Durham Athletic Park is perhaps the most famous minor league ballpark in the country, thanks to its use as the primary filming site for the movie Bull Durham, staring Kevin Costner, Tim Robbins, Susan Sarandon, and the late Trey Wilson. War Memorial Stadium, located in nearby Greensboro, North Carolina, 50 miles west of DAP, also was used for filming some of the scenes in Bull Durham.
For fans of Bull Durham, a visit to Durham Athletic Park is like walking through a movie set.
The City of Durham recently completed a $4 million renovation of the ballpark. Although some things have changed, like the color of the grandstand wall that runs along the infield, which is now brown, not green, the ballpark is readily recognizable as the ballpark where Crash Davis helped tutor Nuke LaLoosh to become a major league pitcher.
The home team dugout where many memorable scenes were filmed now has a protective fence in front of it.
The radio announcer’s booth, made famous by Garland Bunting, remains. In real life, Bunting was a North Carolina Revenue Agent.
The press box remains as well.
In the movie, the press box was visible directly behind home plate.
The outfield signage has been removed, including the famous bull that blew smoke and moved its tail when hit by a home run ball.
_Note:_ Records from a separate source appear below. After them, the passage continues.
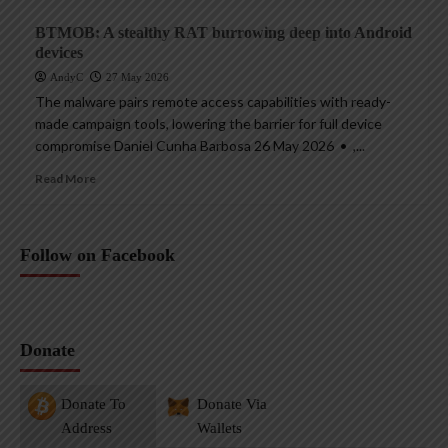
BTMOB: A stealthy RAT burrowing deep into Android
devices
AndyC
27 May 2026
The malware pairs remote access capabilities with ready-
made campaign tools, lowering the barrier for full device
compromise Daniel Cunha Barbosa 26 May 2026 • ,...
Read More
Follow on Facebook
Donate
Donate To
Donate Via
Address
Wallets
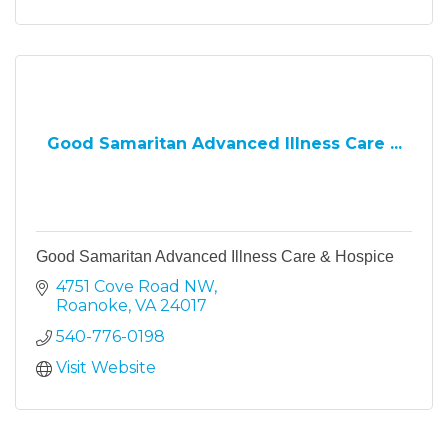
Good Samaritan Advanced Illness Care ...
Good Samaritan Advanced Illness Care & Hospice
4751 Cove Road NW
Roanoke
VA
24017
540-776-0198
Visit Website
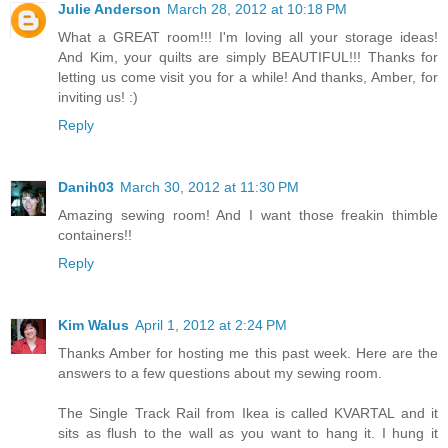
Julie Anderson
March 28, 2012 at 10:18 PM
What a GREAT room!!! I'm loving all your storage ideas!
And Kim, your quilts are simply BEAUTIFUL!!! Thanks for
letting us come visit you for a while! And thanks, Amber, for
inviting us! :)
Reply
Danih03
March 30, 2012 at 11:30 PM
Amazing sewing room! And I want those freakin thimble
containers!!
Reply
Kim Walus
April 1, 2012 at 2:24 PM
Thanks Amber for hosting me this past week. Here are the
answers to a few questions about my sewing room.
The Single Track Rail from Ikea is called KVARTAL and it
sits as flush to the wall as you want to hang it. I hung it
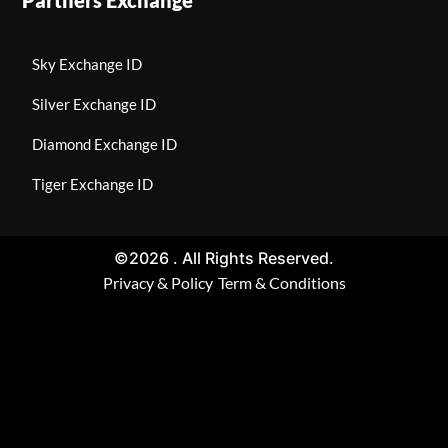
Sky Exchange ID
Silver Exchange ID
Diamond Exchange ID
Tiger Exchange ID
©2026 . All Rights Reserved.
Privacy & Policy
Term & Conditions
In addition, at least two of the buildings beyond the right field fence have been painted blue.
Durham Athletic Park and the movie Bull Durham helped revive the popularity of minor league baseball in the United States. They also helped end the ballpark’s affiliation with a minor league team.
The team soon found that the small stadium could no longer hold the crowds that came to see the Bulls.
Beginning in 1995, the Durham Bulls began play at newly constructed Durham Bulls Athletic Park (“DBAP”). Some of the iconic features of the DAP, such as the “Hit Bull Win Steak” sign are included in the new ballpark.
Thanks to the popularity of the movie Bull Durham and the forward thinking of the city of Durham, North Carolina, Durham Athletic Park is here to stay.